All the games through this Thursday have been on ESPN+ while Monday afternoon’s national semifinals (2:30 p.m.)  will air on ESPNU and the title game at 7 p.m. Wednesday on ESPN2, both days from Butler’s Hinkle Fieldhouse in Indianapolis, the NCAA’s headquarters city.

Thursday winners advance to Indy, insuring one will be a Big 5 team, and if Penn State advances, that will be one of the doubleheader matches, insuring one will play in the championship.

Despite the new tourney, the traditional WNIT is continuing but with a reduced field of 48 teams from 64 in recent seasons.

However, though Columbia after being first out of the NCAA a year ago and advancing to the title game of the WNIT, the Ivy League ruled against participation this time, likely costing Harvard and Penn bids.

And Temple, with a late season surge, applied to the WBIT for consideration as a back-up, but did not apply to the WNIT, where the Owls surely would have been picked, perhaps cost factors the reason.

In the WBIT, this has been a redemption tour for all three local teams. 

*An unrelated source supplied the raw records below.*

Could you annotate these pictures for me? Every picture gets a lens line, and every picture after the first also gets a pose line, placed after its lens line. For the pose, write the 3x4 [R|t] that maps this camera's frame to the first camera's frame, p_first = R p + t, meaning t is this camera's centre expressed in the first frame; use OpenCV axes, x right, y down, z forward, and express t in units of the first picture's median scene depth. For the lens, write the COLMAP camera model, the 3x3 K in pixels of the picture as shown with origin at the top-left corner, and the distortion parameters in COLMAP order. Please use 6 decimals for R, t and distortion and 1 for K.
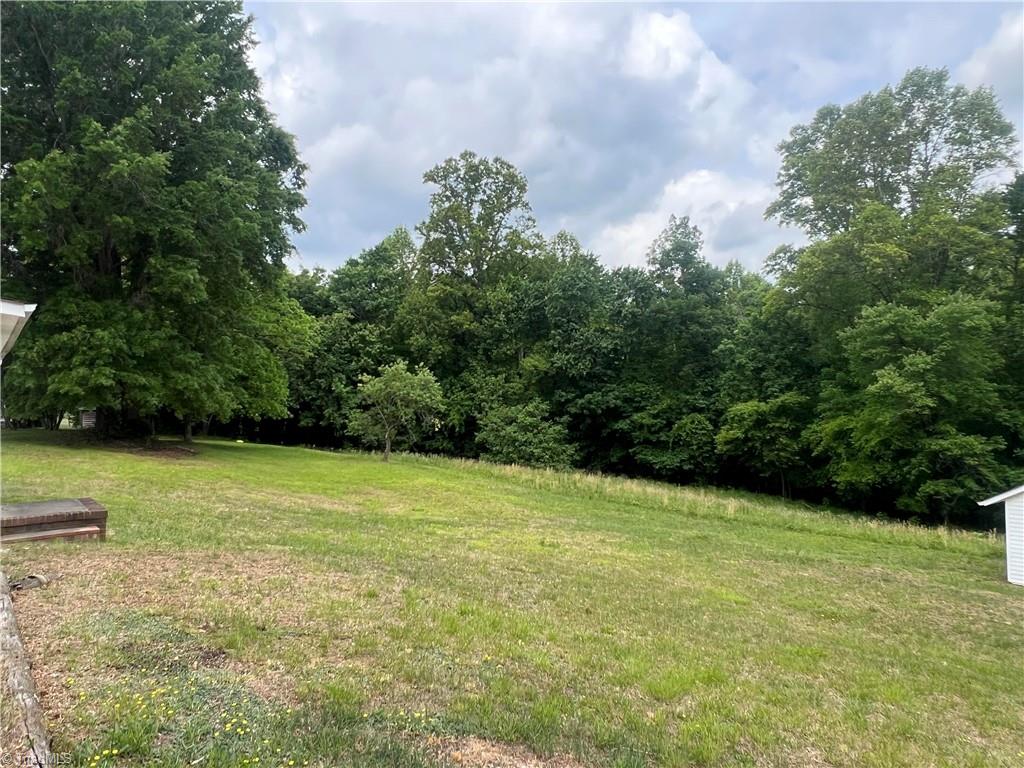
lens RADIAL K [[742.4, 0, 512.0], [0, 742.4, 384.0], [0, 0, 1]] dist [0.103810, -0.213719]
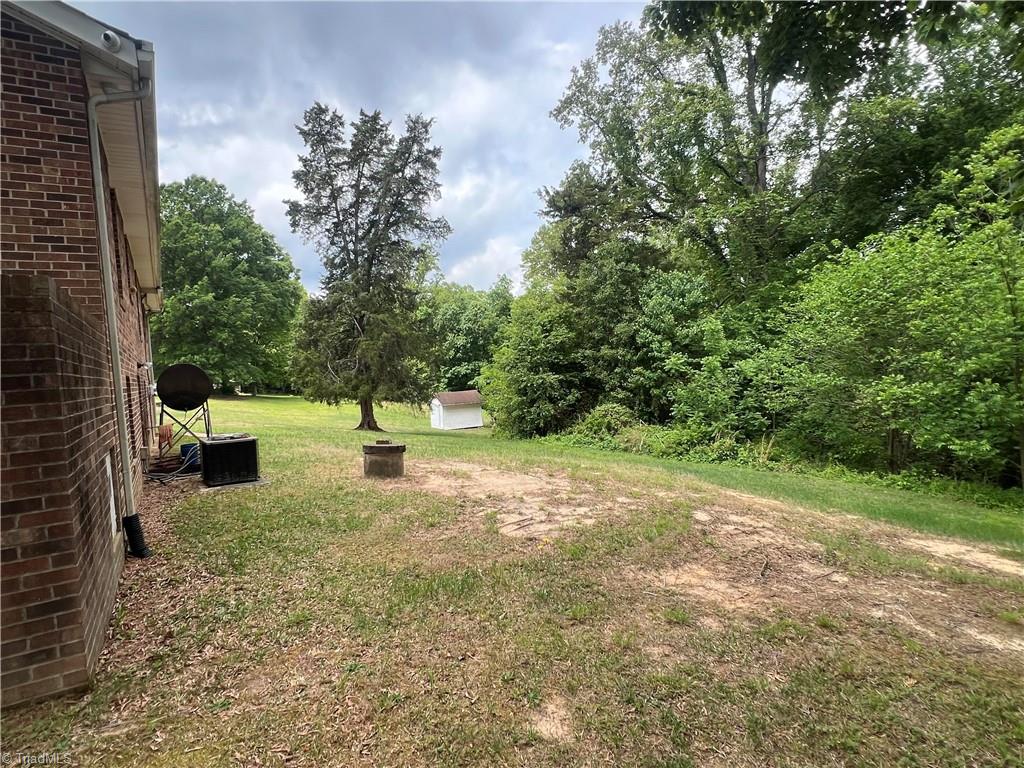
lens RADIAL K [[573.1, 0, 512.0], [0, 573.1, 384.0], [0, 0, 1]] dist [-0.001723, -0.000255]
pose [[0.992863, -0.031433, -0.115041, 0.911985], [0.036935, 0.998258, 0.046014, -0.019412], [0.113394, -0.049935, 0.992294, -1.057419]]
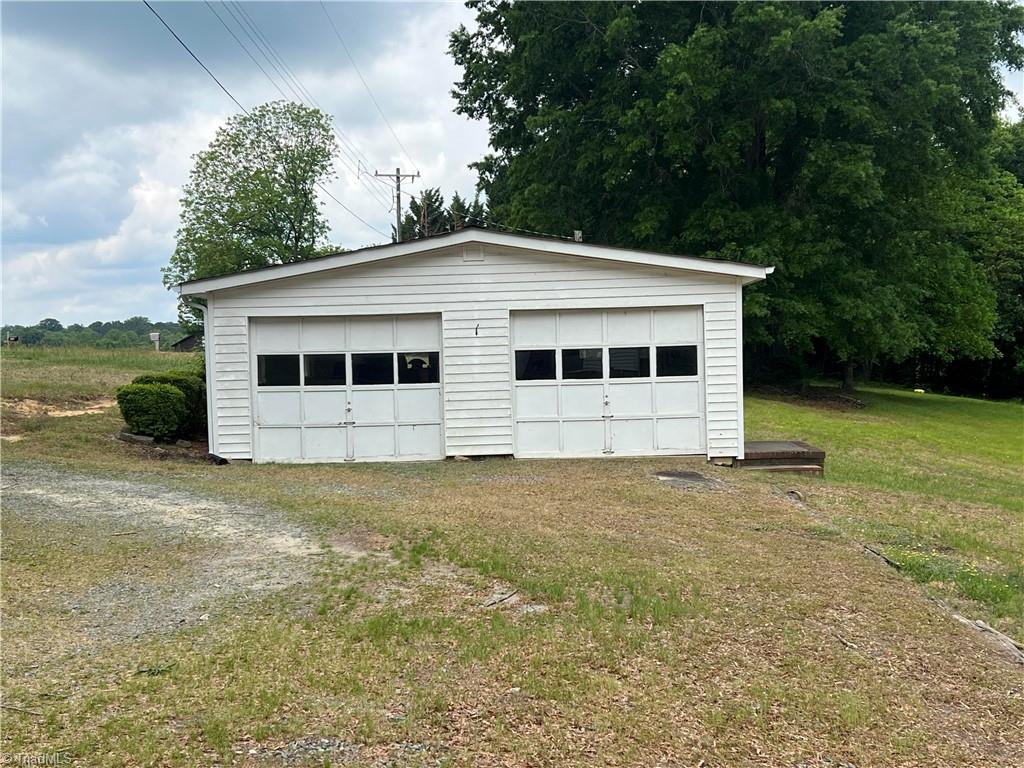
lens RADIAL K [[1263.3, 0, 512.0], [0, 1263.3, 384.0], [0, 0, 1]] dist [0.226286, -0.534567]
pose [[0.797687, 0.028407, -0.602403, 0.071517], [0.014225, 0.997726, 0.065885, -0.019432], [0.602904, -0.061125, 0.795468, -0.250590]]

Villanova suffered a bunch of narrow losses on the non-conference schedule after holding leads, took two tough hits at Providence and home against Butler in the Big East, besides letting St. John’s emerge victorious in the conference opener in Madison Square Garden and then fell in the Big East quarterfinals by two to Marquette after winning the two regular season games to be omitted.

Despite the loss of all-timer Maddy Siegrist to graduation and the WNBA, Villanova has had an ample replacement in Lucy Olsen stepping up to be among the nation’s top scorers behind Iowa’s Caitlyn Clark. 

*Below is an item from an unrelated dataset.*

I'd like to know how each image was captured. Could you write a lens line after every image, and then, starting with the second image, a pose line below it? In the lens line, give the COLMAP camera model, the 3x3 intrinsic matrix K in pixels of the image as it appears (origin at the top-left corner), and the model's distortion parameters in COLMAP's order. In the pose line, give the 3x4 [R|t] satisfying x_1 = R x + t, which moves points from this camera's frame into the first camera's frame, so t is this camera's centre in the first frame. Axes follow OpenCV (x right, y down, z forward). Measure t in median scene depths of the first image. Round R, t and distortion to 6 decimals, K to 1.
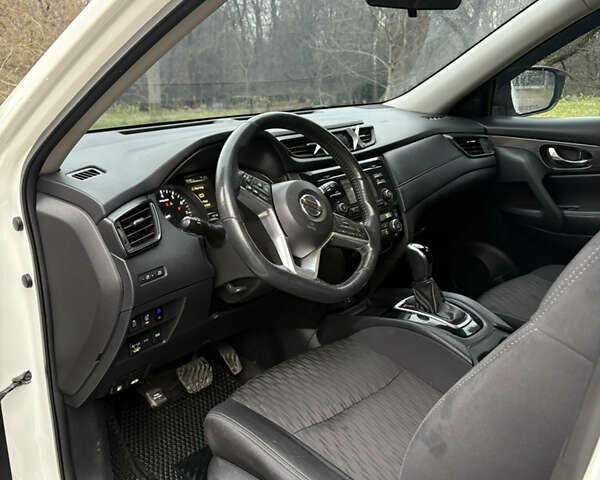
lens RADIAL K [[609.8, 0, 300.0], [0, 609.8, 240.0], [0, 0, 1]] dist [0.055498, 0.008546]
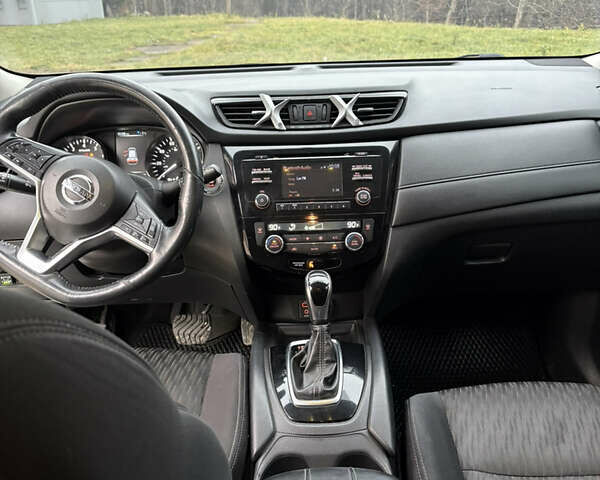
lens RADIAL K [[609.8, 0, 300.0], [0, 609.8, 240.0], [0, 0, 1]] dist [0.055498, 0.008546]
pose [[0.667920, 0.281623, -0.688891, 0.606216], [-0.186406, 0.959439, 0.211493, -0.164699], [0.720510, -0.012847, 0.693325, 0.456135]]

Saint Joseph’s, powered by Talya Brugler and Lauta Ziegler with a strong supporting cast, set a record with the best start in program history besides now having the most wins but in the last week of the regular season the Hawks were upset at home by Fordham and then were upset in the Atlantic Ten quarterfinals by preseason favorite and sixth seed Rhode Island, costing a bid.

Penn State, which has now equaled its best win total since 2016-17, also the last time advancing that far in the postseason, was having its best run in years, especially early on the Big Ten slate, having almost upsetting eventual NCAA top seed Southern Cal of the Pac-12, beside taking eventual NCAA two-seed Ohio State into overtime in their first of two Big Ten meetings.

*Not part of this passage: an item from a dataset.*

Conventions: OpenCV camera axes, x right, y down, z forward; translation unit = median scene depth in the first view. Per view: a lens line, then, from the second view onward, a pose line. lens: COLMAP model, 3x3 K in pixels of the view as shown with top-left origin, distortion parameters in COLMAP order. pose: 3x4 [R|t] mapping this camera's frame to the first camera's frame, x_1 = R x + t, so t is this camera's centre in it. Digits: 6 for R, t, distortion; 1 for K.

 But the Lady Lions went into a six-game tailspin after Virginia transfer point guard Tay Valladay suffered a season-ending injury at Minnesota on Jan. 31.

On Monday night two Lady Lions reached milestones – Leliani Kapinus scored her 1,000th point and transfer guard Ashley Owusu grabbed her 500th rebound.

Kapinus scored 11 in the contest. Makenna Marisa scored 18, 16 came in the second half, with three assists and two steals and Owusu had 16 with five boards. Jayla Oden scored 10.

“Scoring means a lot,” Kapinus said of her achievement. “I think of this moment since a little kid, so to be able to do it on a big stage like this is a dream come true.”

Though Marisa has carried the scoring load into her fifth season until Owusu stepped into active duty in January to help, until now she was already working on preseason workouts for November.

“It’s really cool and special,” she said. “Especially with this team - I love this team. I love playing with them.”

Belmont got 20 points from Kilyn McGuff, the daughter of Ohio State women’s coach Kevin McGuff.

On Thursday in the opener, Penn State trailed George Mason most of the night before rallying and forcing overtime to win 84-80.

On Monday, it was catch-up time again, the home team visitors were close in the first quarter and tied 14-14 when it ended.

In the second, Belmont stayed in front, but by no more than six points at times and took a 32-29 lead into the break.

Late in the third Marisa put PSU ahead 51-43 but Belmont had it down to six with one quarter left.

Penn State, however, stayed in front the rest of the way.

“We have to show and prove we can win in March, and this is an awesome opportunity for us to do that and learn and fail forward and keep propelling ourselves,” Kieger said. “And I think our team has done a really good job of that.”